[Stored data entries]
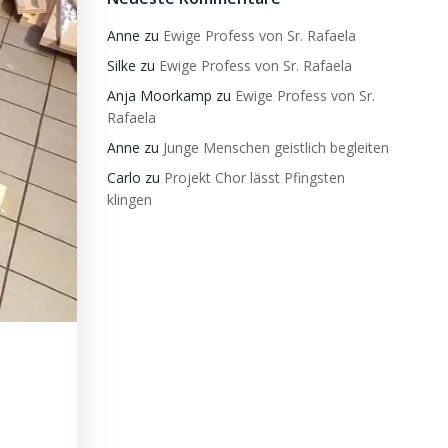
Anne
zu
Ewige Profess von Sr. Rafaela
Silke
zu
Ewige Profess von Sr. Rafaela
Anja Moorkamp
zu
Ewige Profess von Sr.
Rafaela
Anne
zu
Junge Menschen geistlich begleiten
Carlo
zu
Projekt Chor lässt Pfingsten
klingen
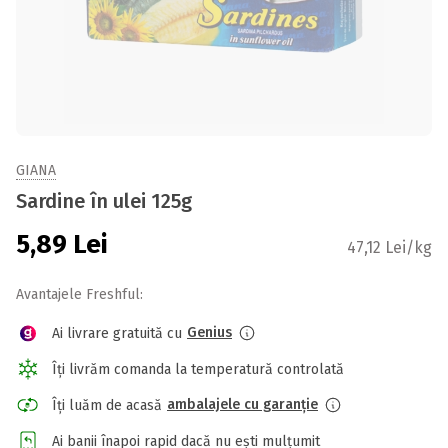
GIANA
Sardine în ulei 125g
5,89
Lei
47,12 Lei/kg
Avantajele Freshful:
Genius
Ai livrare gratuită cu
Îți livrăm comanda la temperatură controlată
ambalajele cu garanție
Îți luăm de acasă
Ai banii înapoi rapid dacă nu ești mulțumit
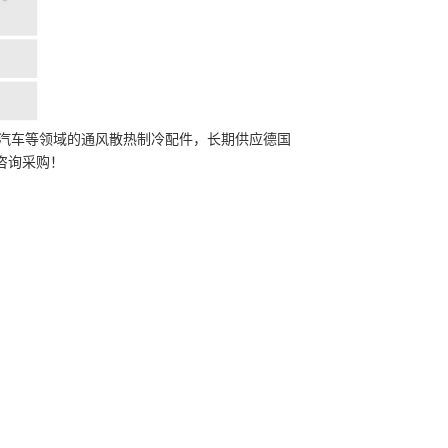
汽车等领域的通风散热制冷配件，长期供应德国
咨询采购！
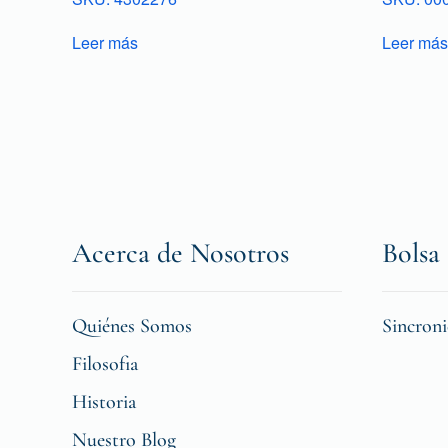
Leer más
Leer más
Acerca de Nosotros
Bolsa 
Quiénes Somos
Sincron
Filosofia
Historia
Nuestro Blog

▸ **Work to complete**
Reproduce each record from above exactly; pictures do not belong in the copy.

▸ **Answer to this task**
Anne
zu
Ewige Profess von Sr. Rafaela
Silke
zu
Ewige Profess von Sr. Rafaela
Anja Moorkamp
zu
Ewige Profess von Sr.
Rafaela
Anne
zu
Junge Menschen geistlich begleiten
Carlo
zu
Projekt Chor lässt Pfingsten
klingen
GIANA
Sardine în ulei 125g
5,89
Lei
47,12 Lei/kg
Avantajele Freshful:
Genius
Ai livrare gratuită cu
Îți livrăm comanda la temperatură controlată
ambalajele cu garanție
Îți luăm de acasă
Ai banii înapoi rapid dacă nu ești mulțumit
汽车等领域的通风散热制冷配件，长期供应德国
咨询采购！
Leer más
Leer más
Acerca de Nosotros
Bolsa 
Quiénes Somos
Sincron
Filosofia
Historia
Nuestro Blog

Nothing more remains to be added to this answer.